Usage and Installation Guide

Requirements

Compiling with CUDA Support

The library supports running VoxImage filtering operations directly on CUDA cores via transparent RAM/VRAM memory transfers.

By default, the CMakeLists.txt build system sets USE_CUDA=ON and will attempt to locate nvcc and the NVIDIA CUDA Toolkit. If the toolkit is missing, CMake will fail unless you explicitly configure the project with -DUSE_CUDA=OFF.

1. Installing CUDA Environment via Micromamba

If you are developing inside an isolated Conda/Micromamba environment (e.g., mutom), you can inject the CUDA compilers directly into your environment rather than relying on global system dependencies:

# Add the conda-forge channel if not already available
micromamba config append channels conda-forge

# Install nvcc and the necessary CUDA toolkit components
micromamba install cuda-nvcc

Verify your installation:

nvcc --version

2. Building the Project

Configure and compile the project using standard CMake flows:

mkdir -p build && cd build

# Configure CMake
# (Optional) Explicitly toggle CUDA: cmake -DUSE_CUDA=ON ..
cmake ..

# Compile the project and tests
make -j $(nproc)

3. Validating CUDA Support

You can verify that the CUDA kernels are launching correctly and allocating device memory through DataAllocator by running the mathematical unit tests.

# From the build directory
./src/Math/testing/VoxImageFilterTest

# Output should show:
# "Data correctly stayed in VRAM after CUDA execution!"

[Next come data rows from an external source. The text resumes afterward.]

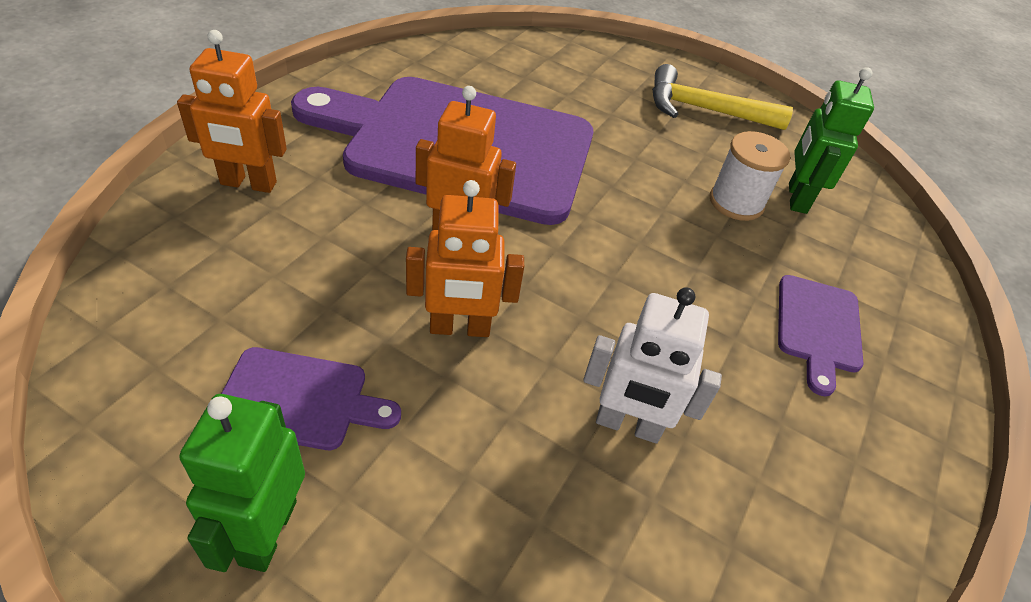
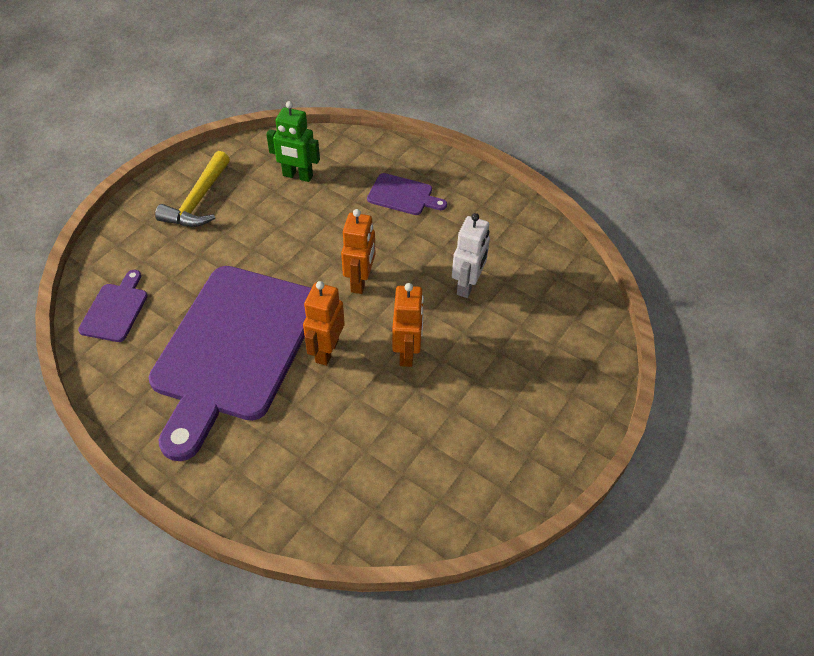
camera: 80 degrees left, 5 degrees up
(248, 184) = (273, 478): orange robot -> orange robot (360, 281)
(267, 532) = (533, 430): green robot -> none
(299, 399) = (459, 425): purple cutting board -> purple cutting board (115, 309)
(736, 202) = (301, 206): white spool -> none

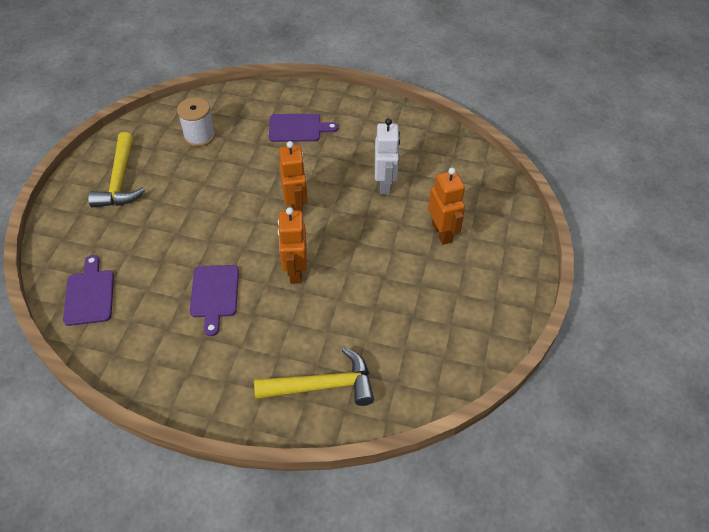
camera: 20 degrees left, 0 degrees up
(234, 349) = (214, 294): purple cutting board -> purple cutting board, size x0.41
(296, 484) = (323, 386): none -> yellow hammer
(297, 176) = (199, 136): green robot -> white spool
(407, 352) = (362, 252): orange robot -> orange robot (442, 233)

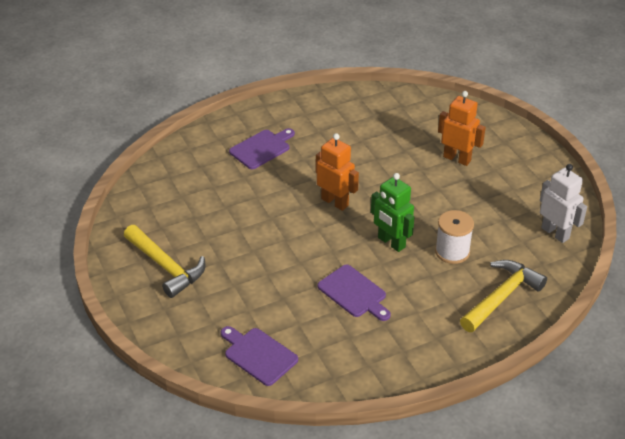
camera: 40 degrees left, 10 degrees down
(199, 136) = (188, 198): white spool -> white spool (452, 251)
(295, 271) = (391, 242): orange robot -> green robot
(385, 185) = (379, 150): white robot -> white robot (555, 233)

How It Works Under The Hood

The DataAllocator<T> container automatically wraps memory allocations to transparently map to CPU RAM, or GPU VRAM. Standard iteration automatically pulls data backwards using implicit MoveToRAM() calls.

Filters using #ifdef USE_CUDA explicitly dictate <buffer>.MoveToVRAM() allocating directly on device bounds seamlessly. Fallbacks to Host compute iterations handle themselves automatically. Chaining specific filters together safely chains continuous VRAM operations avoiding costly Host copies in between iterations.